- _Consegna A_: Riporta identiche le righe salvate qui sotto, partendo dalla riga che contiene "## Ekstra Özellikler" e proseguendo fino all'ultima riga salvata, entrambe incluse.

━━ Estratto del testo ━━

Nuovo colpo di scena nella vicenda del vescovo di Ahiara, Peter Ebere Okpaleke, il prelato nigeriano nominato nel 2012 da Benedetto XVI che di fatto non ha mai potuto insediarsi pienamente nella propria diocesi al sud-est del Paese a motivo delle accese contestazioni da parte del clero e dei laici. Le motivazioni addotte sono di carattere etnico. Oggi, lunedì 19 febbraio 2018, è stato reso noto che Papa Francesco ha accolto la rinuncia presentata da Okpaleke, che dopo quasi sei anni lascia la diocesi. Lo stesso Bergoglio era intervenuto in modo diretto e forte nella vicenda nel giugno 2017, quando aveva intimato ai preti di Ahiara di obbedire al loro pastore, pena la scomunica nel caso non l’avessero fatto, e di inviargli una lettera con una richiesta di perdono. Il Pontefice - informa un comunicato della Congregazione per l’Evangelizzazione dei Popoli riportato da Fides - ha ricevuto centinaia di lettere di preti di Ahiara che gli ribadivano «obbedienza e fedeltà» ma manifestavano anche la «difficoltà psicologica» di collaborare con il presule. Per questo «pentimento», il Papa «non ha voluto procedere con sanzioni canoniche», ed ha accettato la decisione di Okpaleke di porre fine a quello che era ormai diventato un insostenibile braccio di ferro.

━━━
━━ Materiale mostrato ━━

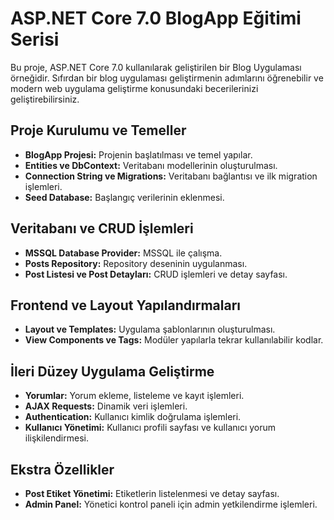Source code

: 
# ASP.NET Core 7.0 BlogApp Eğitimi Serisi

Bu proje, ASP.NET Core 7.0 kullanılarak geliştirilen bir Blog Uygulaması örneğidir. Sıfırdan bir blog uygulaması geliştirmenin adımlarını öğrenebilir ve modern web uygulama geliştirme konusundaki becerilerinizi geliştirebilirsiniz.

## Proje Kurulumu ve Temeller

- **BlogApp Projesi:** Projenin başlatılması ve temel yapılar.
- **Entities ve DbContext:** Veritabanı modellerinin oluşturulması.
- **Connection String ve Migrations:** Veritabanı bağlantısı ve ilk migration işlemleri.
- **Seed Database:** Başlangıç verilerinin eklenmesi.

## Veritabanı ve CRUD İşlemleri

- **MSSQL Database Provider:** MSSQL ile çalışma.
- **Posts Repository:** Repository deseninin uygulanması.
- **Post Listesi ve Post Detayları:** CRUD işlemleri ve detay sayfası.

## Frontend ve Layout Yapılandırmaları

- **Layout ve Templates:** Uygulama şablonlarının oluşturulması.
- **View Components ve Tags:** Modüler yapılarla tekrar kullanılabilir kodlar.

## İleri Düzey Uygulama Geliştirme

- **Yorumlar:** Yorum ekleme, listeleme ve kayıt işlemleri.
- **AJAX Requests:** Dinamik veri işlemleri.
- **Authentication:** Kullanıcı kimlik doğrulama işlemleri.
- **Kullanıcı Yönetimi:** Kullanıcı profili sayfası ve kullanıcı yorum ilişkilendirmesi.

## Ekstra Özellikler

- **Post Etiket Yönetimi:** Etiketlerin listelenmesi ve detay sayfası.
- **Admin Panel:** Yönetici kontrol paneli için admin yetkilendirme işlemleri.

━━━

- _Consegna B_: Riscrivi per favore sotto forma di elenco il paragrafo del brano che inizia con "Nuovo colpo di scena", mantenendone i fatti principali.

- _Spazio risposta A_:
## Ekstra Özellikler

- **Post Etiket Yönetimi:** Etiketlerin listelenmesi ve detay sayfası.
- **Admin Panel:** Yönetici kontrol paneli için admin yetkilendirme işlemleri.

- _Spazio risposta B_:
- Peter Ebere Okpaleke, vescovo nigeriano di Ahiara, fu nominato nel 2012 da Benedetto XVI. Non ha mai potuto insediarsi pienamente nella diocesi, nel sud-est del Paese, per le accese contestazioni di clero e laici, motivate da ragioni etniche.
- Lunedì 19 febbraio 2018 è stato reso noto che Papa Francesco ha accolto la rinuncia di Okpaleke, che lascia la diocesi dopo quasi sei anni.
- Nel giugno 2017 il Papa aveva ordinato ai preti di Ahiara di obbedire al loro pastore, pena la scomunica, e di inviargli una lettera per chiedere perdono.
- Il Pontefice ha ricevuto centinaia di lettere di preti di Ahiara. Gli ribadivano «obbedienza e fedeltà», ma esprimevano anche la «difficoltà psicologica» di collaborare con il presule.
- Per questo «pentimento» il Papa non ha proceduto con sanzioni canoniche. Ha accettato la decisione di Okpaleke di porre fine a un braccio di ferro ormai insostenibile.